Analyze Apache Web Log Data

One common type of log file are those that are collected from Apache web servers. However in many cases the raw log needs some preprocessing before it can be properly used. Here we will demonstrate the use of logcnv, another application in the Essentia toolkit which allows us to perform ETL and analysis of Apache data in a fluid manner.

The script and the data used in this brief demo can be found on the git repository under usecases/. The script is designed to find out the most popular ‘referrers’. It uses logcnv to parse a line from the log and turn it into a CSV record. This record is then fed into aq_pp for ETL operations, and then finally fed into the UDB database. We use the UDB to sort and count the number of records for each referrer.

 1
 2
 3
 4
 5
 6
 7
 8
 9
10
11
12
13
14
15
16
17
18
19
20
21
ess instance local

ess spec reset
ess spec create database apache --ports=1
ess spec create vector vector1 s,pkey:referrer i,+add:pagecount
ess udbd restart

ess datastore select ./accesslog
ess datastore scan
ess datastore rule add "*125-access_log*" "125accesslogs" "YYYYMMDD"
ess datastore probe 125accesslogs --apply

ess task stream 125accesslogs "2014-11-30" "2014-12-07" \
"logcnv -f,eok - -d ip:ip sep:' ' s:rlog sep:' ' s:rusr sep:' [' \
i,tim:time sep:'] \"' s,clf,hl1:req_line1 sep:'\" ' i:res_status sep:' ' \
i:res_size sep:' \"' s,clf:referrer sep:'\" \"' s,clf:user_agent sep:'\"' X | \
aq_pp -f,qui,eok - -d X X X X X X X X X s:referrer X \
-evlc i:pagecount \"1\" -ddef -udb_imp apache:vector1"

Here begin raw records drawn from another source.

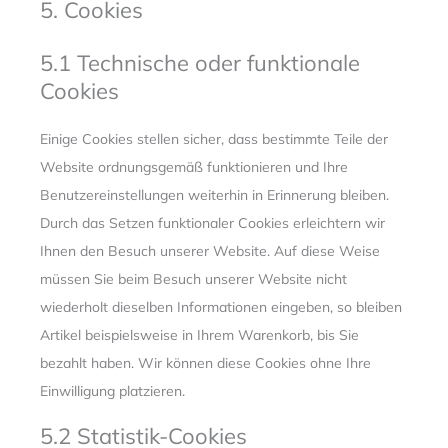
5. Cookies
5.1 Technische oder funktionale
Cookies
Einige Cookies stellen sicher, dass bestimmte Teile der
Website ordnungsgemäß funktionieren und Ihre
Benutzereinstellungen weiterhin in Erinnerung bleiben.
Durch das Setzen funktionaler Cookies erleichtern wir
Ihnen den Besuch unserer Website. Auf diese Weise
müssen Sie beim Besuch unserer Website nicht
wiederholt dieselben Informationen eingeben, so bleiben
Artikel beispielsweise in Ihrem Warenkorb, bis Sie
bezahlt haben. Wir können diese Cookies ohne Ihre
Einwilligung platzieren.
5.2 Statistik-Cookies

ess task exec "aq_udb -exp apache:vector1 -sort pagecount -dec -top 25; \
aq_udb -cnt apache:vector1"

Line by line description

Line 5

  • Store a vector in the database apache that aggregates the values in the pagecount column for each unique referrer.
  • The pagecount column only contains the number ‘1’ so this serves to count the number of times any one referrer was seen in the web logs.

Line 10

  • Create a new rule to take any files with ‘125-access_log’ in their name and put them in the 125accesslogs category.

Line 19

  • Pipe the files in the category 125accesslogs that were created between November 30th and December 7th, 2014 to the aq_pp command.
  • In the aq_pp command, tell the preprocessor to take data from stdin, ignoring errors and not outputting any error messages.
  • Then define the incoming data’s columns, skipping all of the columns except referrer, and create a column called pagecount that always contains the value 1.
  • Then import the data to the vector in the apache database so the attributes listed there can be applied.

Line 21

  • Export the aggregated data from the database, sorting by pagecount and limiting to the 25 most common referrers. Also export the total number of unique referrers.